** BEGIN EXCERPTED TEXT **
As a whole, a carbon footprint refers to the total measure of the greenhouse gas emissions (mainly carbon dioxide, but also gasses like methane and nitrous oxide) caused by a person’s or a business’s activity.

The interactive flip cards below (move your cursor over to flip them) will help you to better understand the components that make a up a carbon footprint:

Carbon Dioxide (CO₂)

The most prevalent greenhouse gas, mainly from burning fossil fuels like coal, oil, and gas.

Methane (CH₄)

A potent greenhouse gas released by agriculture (livestock), landfills, and natural gas systems.

Nitrous Oxide (N₂O)

Emitted from agricultural practices, fertilizer use, and certain industrial processes.

Methane Emissions InfographicMethane Emissions Infographic Mobile

A carbon footprint is expressed as carbon dioxide equivalent, measured in weight (kilograms, tons, megatons and so on), as defined by the Greenhouse Gas Protocol, the world's most widely used greenhouse gas accounting standard.

We can also assign carbon footprints to products, services, business activities, and individuals – essentially everything that exists or every activity responsible for carbon dioxide emissions. This can include bananas (118g or 4.16oz for each), emails (4g or 0.14oz each), and a Google search (0.2g or 0.007oz each).

The table below will illustrate additional common contributors to excessively large carbon footprints:

Activity/Thing Carbon Footprint Contribution
Driving a Gasoline-Powered Car Emissions from burning fossil fuels contribute to high CO2 output.
Air Travel Flights release significant amounts of CO2 into the atmosphere, especially long-haul flights.
Consuming Red Meat Meat production, particularly beef, contributes to methane emissions and deforestation.
Using Disposable Plastics Plastic production and waste contribute to greenhouse gas emissions during manufacturing and decomposition.
Unnecessary Energy Consumption Using more energy than necessary for heating, cooling, and appliances results in more fossil fuel use.
Fast Fashion Clothing manufacturing, dyeing processes, and the rapid turnover of trends lead to increased waste and emissions.
Deforestation Clearing forests for agriculture or development reduces CO2 absorption and contributes to environmental degradation.
Food Waste Food waste that decomposes in landfills emits methane, a potent greenhouse gas.
Overconsumption of Water The energy used for water treatment, heating, and distribution adds to the carbon footprint.
Excessive Use of Single-Use Items Packaging and single-use items, often made of plastic or non-recyclable materials, add to waste and pollution.

Overall, measuring our carbon footprints can provide us with a clear universal metric for comparing and contrasting, and helps us work out where we can start to reduce greenhouse gas emissions – such as by pinpointing where we must reduce emissions, where we can implement the use of renewable energy sources, work towards using less energy, and more.

helicopter flying over wildfire

What Are the Benefits of Reducing My Business’s Carbon Footprint?
** END EXCERPTED TEXT **
** BEGIN DATASET EXCERPTS **
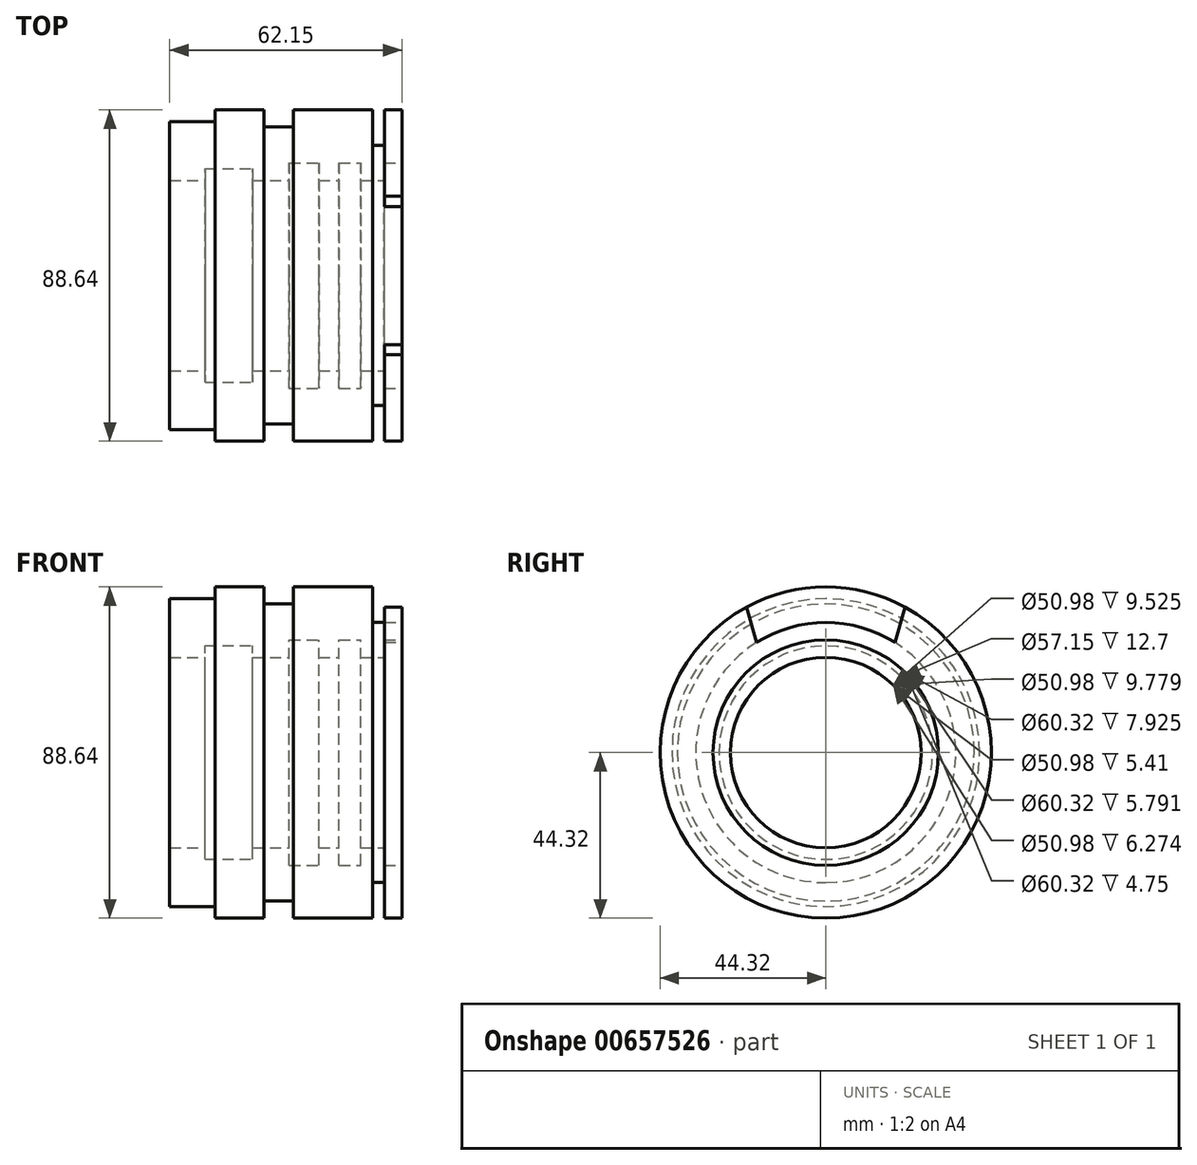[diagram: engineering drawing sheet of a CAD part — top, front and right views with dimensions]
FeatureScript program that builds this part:
annotation { "Feature Type Name" : "Feature", "Feature Type Description" : "" }
export const myFeature = defineFeature(function(context is Context, id is Id, definition is map)
    precondition{}
    {
        {
            var Q0;
            Q0=qCreatedBy(makeId("Top.planeOp"),FACE);
            var sketch = newSketch(context, id + "F0", { "sketchPlane" : qUnion([Q0])});
            skLineSegment(sketch, "E0", {"start": v(0, 0) * mm, "end": v(-62.15, 0) * mm});
            skLineSegment(sketch, "E1", {"start": v(-62.15, 0) * mm, "end": v(-62.15, 41.17) * mm});
            skLineSegment(sketch, "E2", {"start": v(-62.15, 41.17) * mm, "end": v(-49.96, 41.17) * mm});
            skLineSegment(sketch, "E3", {"start": v(-49.96, 41.17) * mm, "end": v(-49.96, 44.32) * mm});
            skLineSegment(sketch, "E4", {"start": v(-49.96, 44.32) * mm, "end": v(-36.93, 44.32) * mm});
            skLineSegment(sketch, "E5", {"start": v(-36.93, 44.32) * mm, "end": v(-36.93, 39.75) * mm});
            skLineSegment(sketch, "E6", {"start": v(-36.93, 39.75) * mm, "end": v(-29.03, 39.75) * mm});
            skLineSegment(sketch, "E7", {"start": v(-29.03, 39.75) * mm, "end": v(-29.03, 44.32) * mm});
            skLineSegment(sketch, "E8", {"start": v(-29.03, 44.32) * mm, "end": v(-7.9, 44.32) * mm});
            skLineSegment(sketch, "E9", {"start": v(-7.9, 44.32) * mm, "end": v(-7.9, 34.8) * mm});
            skLineSegment(sketch, "E10", {"start": v(-7.9, 34.8) * mm, "end": v(-4.67, 34.8) * mm});
            skLineSegment(sketch, "E11", {"start": v(-4.67, 34.8) * mm, "end": v(-4.67, 44.32) * mm});
            skLineSegment(sketch, "E12", {"start": v(-4.67, 44.32) * mm, "end": v(0, 44.32) * mm});
            skLineSegment(sketch, "E13", {"start": v(0, 44.32) * mm, "end": v(0, 0) * mm});
            skLineSegment(sketch, "E14", {"start": v(-4.75, 25.49) * mm, "end": v(-11.02, 25.49) * mm});
            skLineSegment(sketch, "E15", {"start": v(-11.02, 25.49) * mm, "end": v(-11.02, 30.16) * mm});
            skLineSegment(sketch, "E16", {"start": v(-11.02, 30.16) * mm, "end": v(-16.81, 30.16) * mm});
            skLineSegment(sketch, "E17", {"start": v(-16.81, 30.16) * mm, "end": v(-16.81, 25.49) * mm});
            skLineSegment(sketch, "E18", {"start": v(-16.81, 25.49) * mm, "end": v(-22.23, 25.49) * mm});
            skLineSegment(sketch, "E19", {"start": v(-22.23, 25.49) * mm, "end": v(-22.23, 30.16) * mm});
            skLineSegment(sketch, "E20", {"start": v(-22.23, 30.16) * mm, "end": v(-30.15, 30.16) * mm});
            skLineSegment(sketch, "E21", {"start": v(-30.15, 30.16) * mm, "end": v(-30.15, 25.49) * mm});
            skLineSegment(sketch, "E22", {"start": v(-30.15, 25.49) * mm, "end": v(-39.93, 25.49) * mm});
            skLineSegment(sketch, "E23", {"start": v(-39.93, 28.58) * mm, "end": v(-39.93, 25.49) * mm});
            skLineSegment(sketch, "E24", {"start": v(0, 30.16) * mm, "end": v(-4.75, 30.16) * mm});
            skLineSegment(sketch, "E25", {"start": v(-4.75, 30.16) * mm, "end": v(-4.75, 25.49) * mm});
            skLineSegment(sketch, "E26", {"start": v(-52.63, 28.57) * mm, "end": v(-52.63, 25.49) * mm});
            skLineSegment(sketch, "E27", {"start": v(-52.63, 28.58) * mm, "end": v(-39.93, 28.58) * mm});
            skLineSegment(sketch, "E28.trimOffspring", {"start": v(-52.63, 25.49) * mm, "end": v(-62.15, 25.49) * mm});
            skPoint(sketch, "E29.orphan", {"position": v(0, 25.49) * mm});
            skSolve(sketch);
        }
        {
            var Q0;
            {var subQ0=sQuery(id+"F0.wireOp",EDGE,"E2");Q0=makeQuery(id+"F0.imprint","IMPRINT",FACE,{"disambiguationData":[TD([[makeQuery(id+"F0.imprint","IMPRINT",EDGE,{"derivedFrom":subQ0}),-1.0]])]});}
            var Q1;
            Q1=sQuery(id+"F0.wireOp",EDGE,"E0");
            revolve(context, id + "F1", {"surfaceOperationType" : NewSurfaceOperationType.NEW, "entities" : qUnion([Q0]), "axis" : qUnion([Q1]), "revolveType" : RevolveType.FULL});
        }
        {
            var Q0;
            Q0=makeQuery(id+"F1.opRevolve","SWEPT_FACE",FACE,{"disambiguationData":[OSD([sQuery(id+"F0.wireOp",EDGE,"E13")])]});
            var sketch = newSketch(context, id + "F2", { "sketchPlane" : qUnion([Q0])});
            skLineSegment(sketch, "E30", {"start": v(0, 30.16) * mm, "end": v(0, 44.32) * mm});
            skLineSegment(sketch, "E31", {"start": v(0, 44.32) * mm, "end": v(-21.2, 44.32) * mm});
            skLineSegment(sketch, "E32", {"start": v(-21.2, 44.32) * mm, "end": v(-21.2, 38.92) * mm});
            skCircle(sketch, "E33", {"center": v(0, 0) * mm, "radius": 34.8 * mm});
            skLineSegment(sketch, "E34", {"start": v(-21.2, 38.92) * mm, "end": v(-18.76, 29.3) * mm});
            skLineSegment(sketch, "E35.MirrorCS", {"start": v(21.2, 38.92) * mm, "end": v(18.76, 29.3) * mm});
            skLineSegment(sketch, "E36", {"start": v(-21.2, 38.92) * mm, "end": v(-18.52, 29.46) * mm});
            skLineSegment(sketch, "E37.MirrorCS", {"start": v(21.2, 38.92) * mm, "end": v(18.52, 29.46) * mm});
            skSolve(sketch);
        }
        {
            var Q0;
            {var subQ5=sQuery(id+"F2.wireOp",EDGE,"E36");Q0=makeQuery(id+"F2.imprint","IMPRINT",FACE,{"disambiguationData":[TD([[makeQuery(id+"F2.imprint","IMPRINT",EDGE,{"derivedFrom":subQ5}),1.0]])]});}
            var Q1;
            {var subQ5=sQuery(id+"F2.wireOp",EDGE,"E37.MirrorCS");Q1=makeQuery(id+"F2.imprint","IMPRINT",FACE,{"disambiguationData":[TD([[makeQuery(id+"F2.imprint","IMPRINT",EDGE,{"derivedFrom":subQ5}),-1.0]])]});}
            extrude(context, id + "F3", {"entities" : qUnion([Q0, Q1]), "operationType" : NewBodyOperationType.REMOVE, "oppositeDirection" : true, "depth" : 4.67 * mm, "offsetDistance" : 25.4 * mm});
        }
    });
** END DATASET EXCERPTS **
◆ **WORK TO COMPLETE**:
1) Answer each of these about the carbon footprint text:
(a) As what is a carbon footprint expressed, and in what is it measured?
(b) What carbon footprint does the text give for each email?
(c) Which gas does food waste decomposing in landfills emit?
2) Can you extend the carbon footprint text from where it stops, by writing the section that its final heading introduces?

◆ **EXERCISE ANSWERS**:
1)
(a) It is expressed as carbon dioxide equivalent, measured in weight (kilograms, tons, megatons and so on).
(b) 4g (0.14oz) per email.
(c) Methane.

2)
Working to reduce carbon emissions and your company's carbon footprint can help contribute to a healthier, more sustainable planet. More importantly, it can help to prevent the consequences of climate change, such as extreme weather events, food scarcity, water shortages, and more.

While many recognize the urgency of tackling climate change, businesses often struggle to prioritize and communicate their efforts to reduce carbon dioxide emissions – as global consumerism continues to take precedent over working towards or achieving net zero emissions in the 21st century.

Luckily, there are many reasons to start measuring and monitoring at your business’s carbon footprint, and many of them have nothing to do with the environment – meaning it could actually prove useful to the success of your business long-term.

Here's a breakdown of why working to reduce your carbon footprint footprint via efforts to save energy, employ fuel efficiency, use clean energy equipment, or follow the guidelines depicted by the Environmental Protection Agency could all prove worthwhile for your business:

Your Customers

Consumers are increasingly looking for socially and environmentally conscious brands, which means that if your company becomes opening to changing its business model – you could draw in both new customers and extend the loyalty of your existing clients.

In fact, a study by Havard in 2023 revealed that 44% of people recommending ESG products end up sharing it with over 10 people – meaning eco-friendly businesses are likely to become more popular through word of mouth alone. According to Harvard Business Review, conscious consumers made up 24% of U.S. customers in 2023, and if trends continue – Capital One estimates that 91% of customers will be shopping sustainably in 2025.

Your Team

Making a commitment to reducing your carbon footprint (or even working towards net zero) is a smart way to attract younger talent.

In fact, 71% of employees would consider a pay cut to work for an employer whose values match their own. In addition to this, according to a survey conducted by Deloitte, purpose-driven companies are 40% more likely to retain their existing workforce.

If you’re concerned about hiring and keeping good employees, climate action and carbon footprint targets are great for your brand – as they can attract the right kind of talent to help encourage your company to both develop and maintain more sustainable practices.

Your Investors

Investors are increasingly looking to fund environmentally friendly companies, as sustainable companies are more bound to maintain their financial success in the coming years in conjunction with climate change and depleting resources.

This means that measuring, disclosing and reducing your carbon footprint is one way to demonstrate that you are actively committed to shaping a better planet for future generations, and inspires trust and transparency.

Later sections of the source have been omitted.